The regulation of a gene's expression depends on regulatory elements that are often far removed on the linear genome. The laboratory of Joanna Wysocka at Stanford University has a long-standing interest in deciphering gene regulatory mechanisms that drive vertebrate development; one aspect of this is to understand how expression is related to the movement of enhancers and promoters in the 3D genome.

Her team wanted to use CRISPR-based imaging, the targeting of dCas9–GFP fusion proteins to loci of interest via single guide RNAs (sgRNAs), to follow the movement of regulatory regions in real time. Wysocka explained that current approaches suffer from low signal-to-noise ratios and inefficient delivery of a stoichiometric mix of sgRNAs to single cells. “We therefore focused on solving the guide RNA delivery problem,” she said. Their CARGO (chimeric array of gRNA oligo) strategy first assembles multiple sgRNAs into a single vector by combining the variable seed regions of the sgRNAs with the fixed sgRNA scaffold prior to insertion into the vector backbone.

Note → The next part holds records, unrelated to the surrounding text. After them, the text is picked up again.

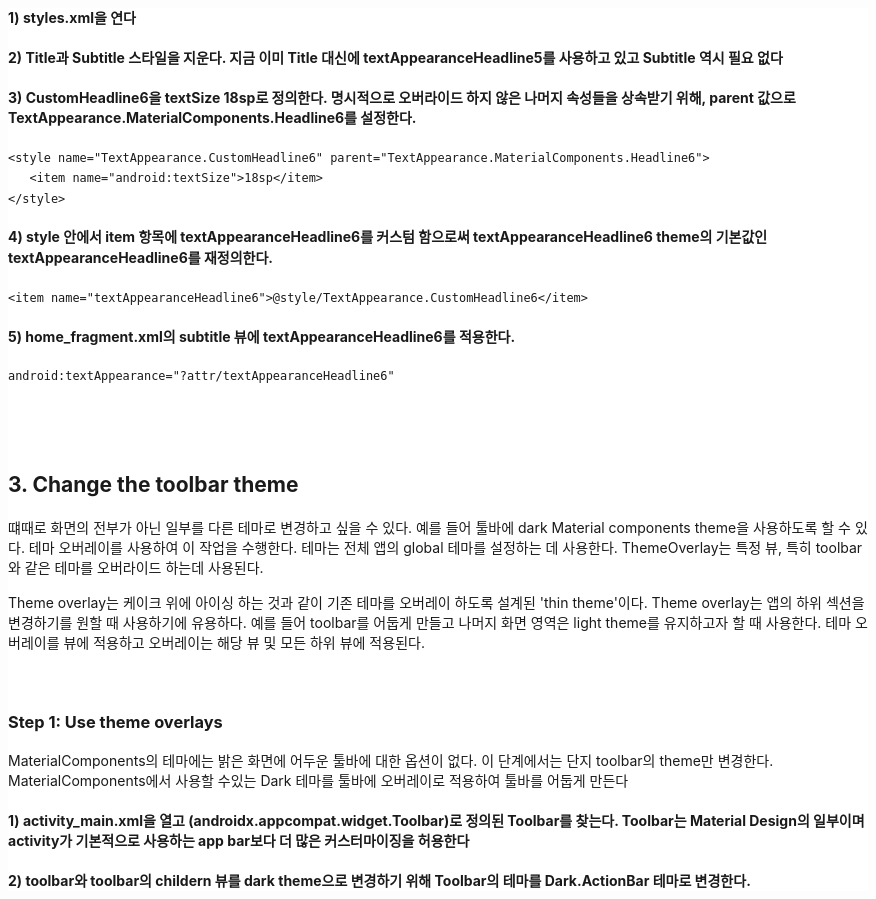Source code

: #### 1) styles.xml을 연다

#### 2) Title과 Subtitle 스타일을 지운다. 지금 이미 Title 대신에 textAppearanceHeadline5를 사용하고 있고 Subtitle 역시 필요 없다

#### 3) CustomHeadline6을 textSize 18sp로 정의한다. 명시적으로 오버라이드 하지 않은 나머지 속성들을 상속받기 위해, parent 값으로 TextAppearance.MaterialComponents.Headline6를 설정한다. 

```
<style name="TextAppearance.CustomHeadline6" parent="TextAppearance.MaterialComponents.Headline6">
   <item name="android:textSize">18sp</item>
</style>
```

#### 4) style 안에서 item 항목에 textAppearanceHeadline6를 커스텀 함으로써 textAppearanceHeadline6 theme의 기본값인 textAppearanceHeadline6를 재정의한다. 

```
<item name="textAppearanceHeadline6">@style/TextAppearance.CustomHeadline6</item>
```

#### 5) home_fragment.xml의 subtitle 뷰에 textAppearanceHeadline6를 적용한다. 

```
android:textAppearance="?attr/textAppearanceHeadline6"
```

<br><br>

## 3. Change the toolbar theme
떄때로 화면의 전부가 아닌 일부를 다른 테마로 변경하고 싶을 수 있다. 예를 들어 툴바에 dark Material components theme을 사용하도록 할 수 있다. 테마 오버레이를 사용하여 이 작업을 수행한다.
테마는 전체 앱의 global 테마를 설정하는 데 사용한다. ThemeOverlay는 특정 뷰, 특히 toolbar와 같은 테마를 오버라이드 하는데 사용된다.

Theme overlay는 케이크 위에 아이싱 하는 것과 같이 기존 테마를 오버레이 하도록 설계된 'thin theme'이다. Theme overlay는 앱의 하위 섹션을 변경하기를 원할 때 사용하기에 유용하다. 예를 들어 toolbar를 어둡게 만들고 나머지 화면 영역은 light theme를 유지하고자 할 때 사용한다.
테마 오버레이를 뷰에 적용하고 오버레이는 해당 뷰 및 모든 하위 뷰에 적용된다.

<br>

### Step 1: Use theme overlays
MaterialComponents의 테마에는 밝은 화면에 어두운 툴바에 대한 옵션이 없다. 이 단계에서는 단지 toolbar의 theme만 변경한다. MaterialComponents에서 사용할 수있는 Dark 테마를 툴바에 오버레이로 적용하여 툴바를 어둡게 만든다

#### 1) activity_main.xml을 열고 (androidx.appcompat.widget.Toolbar)로 정의된 Toolbar를 찾는다. Toolbar는 Material Design의 일부이며 activity가 기본적으로 사용하는 app bar보다 더 많은 커스터마이징을 허용한다

#### 2) toolbar와 toolbar의 childern 뷰를 dark theme으로 변경하기 위해 Toolbar의 테마를 Dark.ActionBar 테마로 변경한다. 
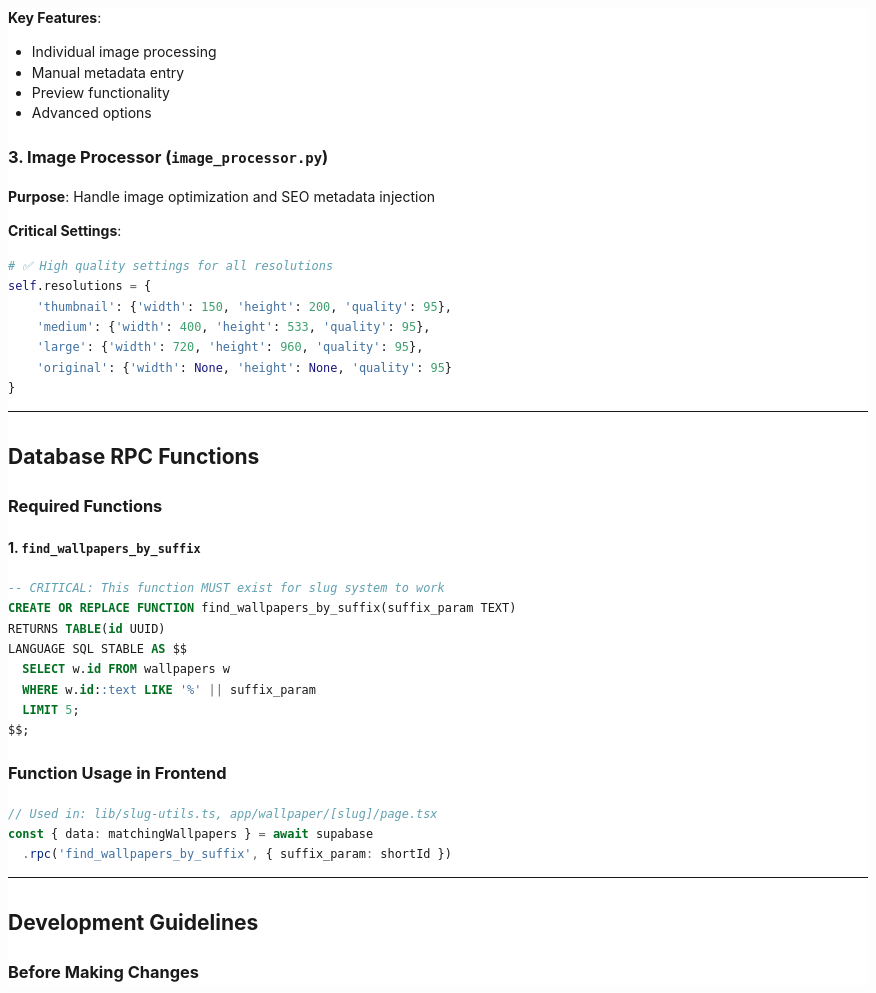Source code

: **Key Features**:
- Individual image processing
- Manual metadata entry
- Preview functionality
- Advanced options

### 3. Image Processor (`image_processor.py`)
**Purpose**: Handle image optimization and SEO metadata injection

**Critical Settings**:
```python
# ✅ High quality settings for all resolutions
self.resolutions = {
    'thumbnail': {'width': 150, 'height': 200, 'quality': 95},
    'medium': {'width': 400, 'height': 533, 'quality': 95},
    'large': {'width': 720, 'height': 960, 'quality': 95},
    'original': {'width': None, 'height': None, 'quality': 95}
}
```

---

## Database RPC Functions

### Required Functions

#### 1. `find_wallpapers_by_suffix`
```sql
-- CRITICAL: This function MUST exist for slug system to work
CREATE OR REPLACE FUNCTION find_wallpapers_by_suffix(suffix_param TEXT)
RETURNS TABLE(id UUID)
LANGUAGE SQL STABLE AS $$
  SELECT w.id FROM wallpapers w
  WHERE w.id::text LIKE '%' || suffix_param
  LIMIT 5;
$$;
```

### Function Usage in Frontend
```typescript
// Used in: lib/slug-utils.ts, app/wallpaper/[slug]/page.tsx
const { data: matchingWallpapers } = await supabase
  .rpc('find_wallpapers_by_suffix', { suffix_param: shortId })
```

---

## Development Guidelines

### Before Making Changes
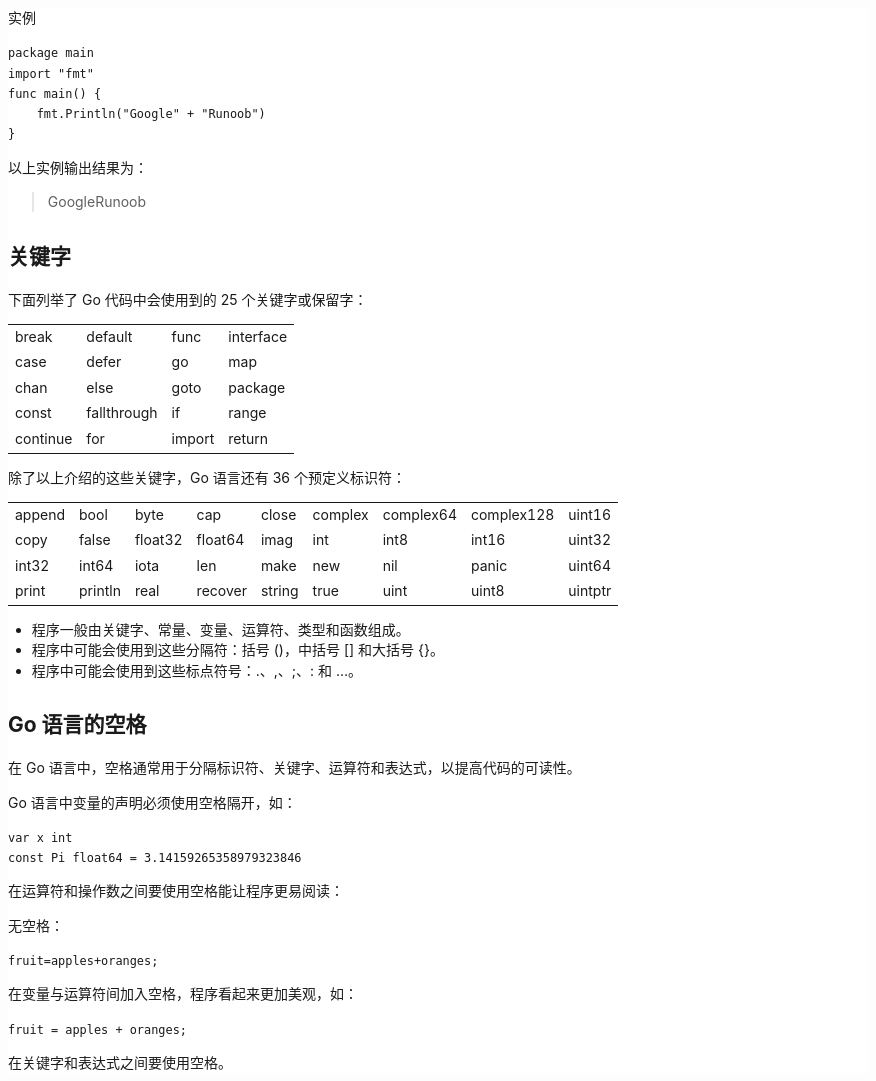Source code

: 实例
```
package main
import "fmt"
func main() {
    fmt.Println("Google" + "Runoob")
}
```
以上实例输出结果为：

> GoogleRunoob

## 关键字
下面列举了 Go 代码中会使用到的 25 个关键字或保留字：

|||||
|---|---|---|---|
|break|default|func|interface|select|
|case|defer|go|map|struct|
|chan|else|	goto|package|switch|
|const|	fallthrough	|if|range|type|
|continue|for|import|return|	var|

除了以上介绍的这些关键字，Go 语言还有 36 个预定义标识符：

||||||||||
|---|---|---|---|---|---|---|---|---|
append|	bool|	byte|	cap|	close|	complex|	complex64|	complex128|	uint16|
copy|	false|	float32|	float64|	imag|	int|	int8|	int16|	uint32|
int32|	int64|	iota|	len|	make|	new|	nil|	panic|	uint64|
print|	println|	real|	recover|	string|	true|	uint|	uint8|	uintptr|


+ 程序一般由关键字、常量、变量、运算符、类型和函数组成。
+ 程序中可能会使用到这些分隔符：括号 ()，中括号 [] 和大括号 {}。
+ 程序中可能会使用到这些标点符号：.、,、;、: 和 …。

##  Go 语言的空格
在 Go 语言中，空格通常用于分隔标识符、关键字、运算符和表达式，以提高代码的可读性。

Go 语言中变量的声明必须使用空格隔开，如：

```
var x int
const Pi float64 = 3.14159265358979323846
```
在运算符和操作数之间要使用空格能让程序更易阅读：

无空格：
```
fruit=apples+oranges;
```
在变量与运算符间加入空格，程序看起来更加美观，如：
```
fruit = apples + oranges; 
```
在关键字和表达式之间要使用空格。
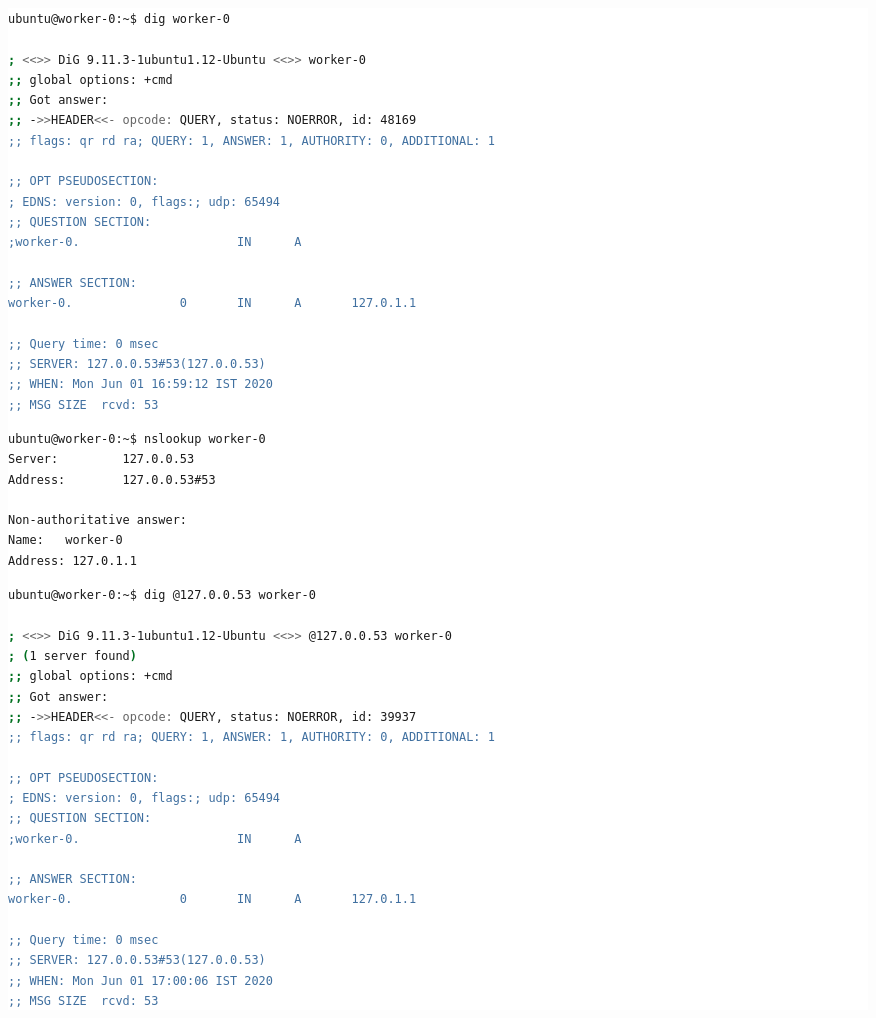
 ```bash
ubuntu@worker-0:~$ dig worker-0

; <<>> DiG 9.11.3-1ubuntu1.12-Ubuntu <<>> worker-0
;; global options: +cmd
;; Got answer:
;; ->>HEADER<<- opcode: QUERY, status: NOERROR, id: 48169
;; flags: qr rd ra; QUERY: 1, ANSWER: 1, AUTHORITY: 0, ADDITIONAL: 1

;; OPT PSEUDOSECTION:
; EDNS: version: 0, flags:; udp: 65494
;; QUESTION SECTION:
;worker-0.                      IN      A

;; ANSWER SECTION:
worker-0.               0       IN      A       127.0.1.1

;; Query time: 0 msec
;; SERVER: 127.0.0.53#53(127.0.0.53)
;; WHEN: Mon Jun 01 16:59:12 IST 2020
;; MSG SIZE  rcvd: 53
```


```bash
ubuntu@worker-0:~$ nslookup worker-0
Server:         127.0.0.53
Address:        127.0.0.53#53

Non-authoritative answer:
Name:   worker-0
Address: 127.0.1.1
```

```bash
ubuntu@worker-0:~$ dig @127.0.0.53 worker-0

; <<>> DiG 9.11.3-1ubuntu1.12-Ubuntu <<>> @127.0.0.53 worker-0
; (1 server found)
;; global options: +cmd
;; Got answer:
;; ->>HEADER<<- opcode: QUERY, status: NOERROR, id: 39937
;; flags: qr rd ra; QUERY: 1, ANSWER: 1, AUTHORITY: 0, ADDITIONAL: 1

;; OPT PSEUDOSECTION:
; EDNS: version: 0, flags:; udp: 65494
;; QUESTION SECTION:
;worker-0.                      IN      A

;; ANSWER SECTION:
worker-0.               0       IN      A       127.0.1.1

;; Query time: 0 msec
;; SERVER: 127.0.0.53#53(127.0.0.53)
;; WHEN: Mon Jun 01 17:00:06 IST 2020
;; MSG SIZE  rcvd: 53
```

They used three CARGO arrays with 12 sgRNAs each to target dCas9–GFP to a 2-kilobase region immediately upstream of an enhancer cluster regulating Fgf5, a gene that contributes to the differentiation of embryonic stem cells into epiblast-like cells. As expected, the majority of cells showed a strong signal at two labeled loci per cell.

Tracking the Fgf5 enhancer during differentiation, the researchers saw slow movement in mouse embryonic stem cells, where Fgf5 is silent, but as the gene was being expressed during cell differentiation, the enhancer's movement increased. “Transcription-coupled increase in mobility of both enhancers and promoters was indeed the most surprising finding of our work,” recalled Wysocka, but she added that in hindsight it seemed obvious that a molecular machine like polymerase II, which dissipates a large amount of energy, could stir up chromatin during transcription.

The researchers refer to the increased mobility of regulatory elements during transcriptionally active states as the 'stirring model'. These elevated dynamics will increase the likelihood of enhancer and promoter interactions and serve as a positive feedback loop for gene expression.

CARGO's application potential also includes the activation and repression of genes or the editing of multiple loci.